Computational Biology Branch, National Center for Biotechnology Information, National Library of Medicine, National Institutes of Health, 9600 Rockville Pike, Bethesda, MD 20896, USA.
Nucleic Acids Res. 2013 Jan 7;41(1):e22. doi: 10.1093/nar/gks881. Epub 2012 Oct 2.

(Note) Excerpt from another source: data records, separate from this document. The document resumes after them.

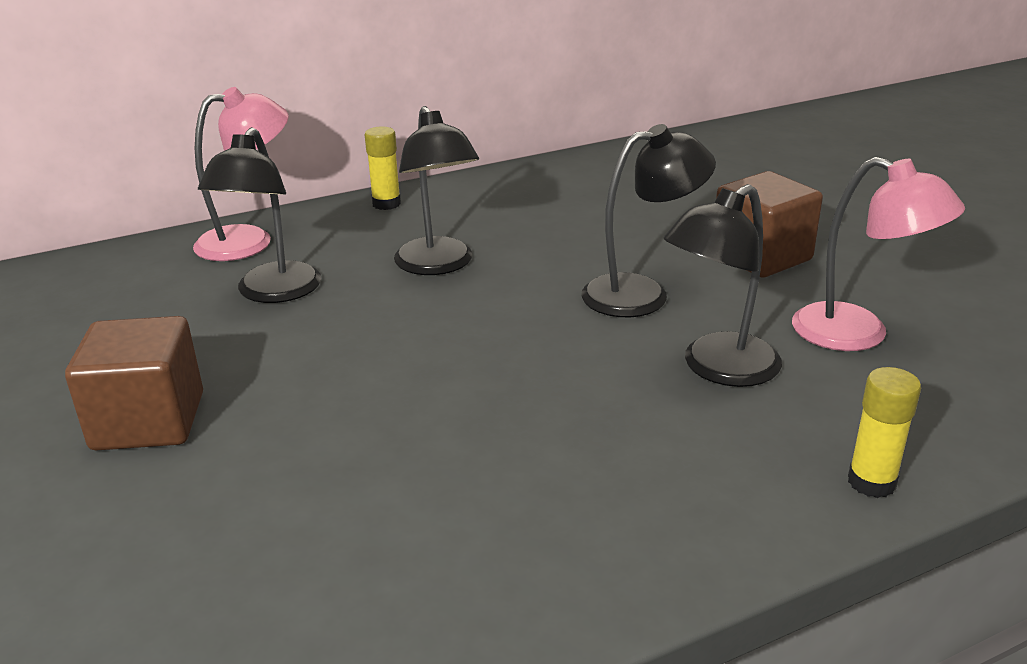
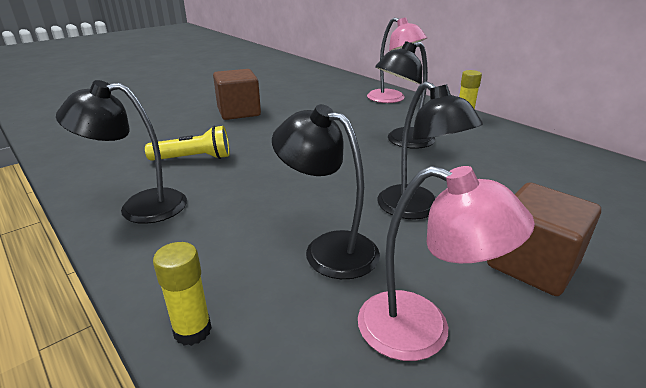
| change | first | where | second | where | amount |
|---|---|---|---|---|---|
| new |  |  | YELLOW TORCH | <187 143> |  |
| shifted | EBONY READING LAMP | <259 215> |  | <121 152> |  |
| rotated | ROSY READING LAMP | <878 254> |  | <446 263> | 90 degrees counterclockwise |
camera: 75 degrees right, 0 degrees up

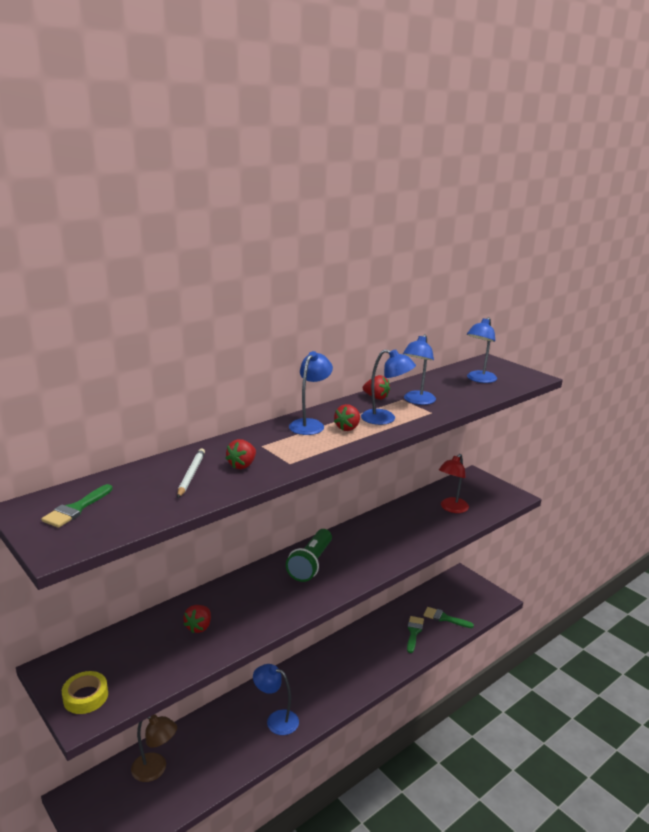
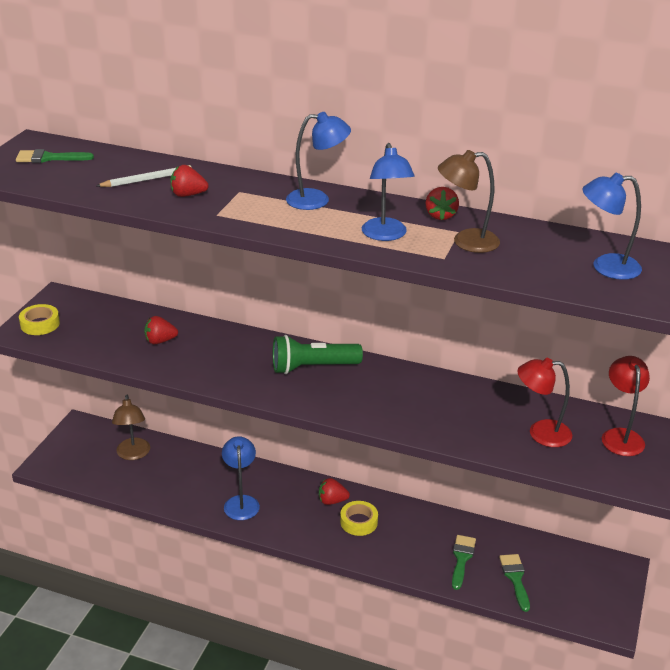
| change | first | where | second | where | amount |
|---|---|---|---|---|---|
| new |  |  | YELLOW STICKY TAPE | <359 518> |  |
| new |  |  | RED READING LAMP | <626 406> |  |
| shifted | RED TOY STRAWBERRY | <347 417> |  | <334 491> |  |
| repainted | BLUE READING LAMP | <419 369> | BROWN READING LAMP | <469 201> |  |
| rotated | LEAF-GREEN PAINTBRUSH | <415 634> |  | <464 562> | 60 degrees counterclockwise |
camera: 60 degrees right, 10 degrees up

Microsatellites (MSs) are DNA regions consisting of repeated short motif(s). MSs are linked to several diseases and have important biomedical applications. Thus, researchers have developed several computational tools to detect MSs. However, the currently available tools require adjusting many parameters, or depend on a list of motifs or on a library of known MSs. Therefore, two laboratories analyzing the same sequence with the same computational tool may obtain different results due to the user-adjustable parameters. Recent studies have indicated the need for a standard computational tool for detecting MSs. To this end, we applied machine-learning algorithms to develop a tool called MsDetector. The system is based on a hidden Markov model and a general linear model. The user is not obligated to optimize the parameters of MsDetector. Neither a list of motifs nor a library of known MSs is required. MsDetector is memory- and time-efficient. We applied MsDetector to several species. MsDetector located the majority of MSs found by other widely used tools. In addition, MsDetector identified novel MSs. Furthermore, the system has a very low false-positive rate resulting in a precision of up to 99%. MsDetector is expected to produce consistent results across studies analyzing the same sequence.
微卫星(MSs)是由重复短序列组成的 DNA 区域。MSs 与多种疾病有关,具有重要的生物医学应用。因此,研究人员开发了几种计算工具来检测 MSs。然而,目前可用的工具需要调整许多参数,或者依赖于一个基序列表或一个已知 MSs 的库。因此,两个实验室使用相同的计算工具分析相同的序列可能会因为用户可调整的参数而得到不同的结果。最近的研究表明,需要一个标准的计算工具来检测 MSs。为此,我们应用机器学习算法开发了一种名为 MsDetector 的工具。该系统基于隐马尔可夫模型和广义线性模型。用户无需优化 MsDetector 的参数。既不需要基序列表,也不需要已知 MSs 的库。MsDetector 具有内存高效和时间高效的特点。我们将 MsDetector 应用于几种物种。MsDetector 定位了其他广泛使用的工具发现的大多数 MSs。此外,MsDetector 还鉴定了新的 MSs。此外,该系统的假阳性率非常低,准确率高达 99%。MsDetector 有望在分析同一序列的研究中产生一致的结果。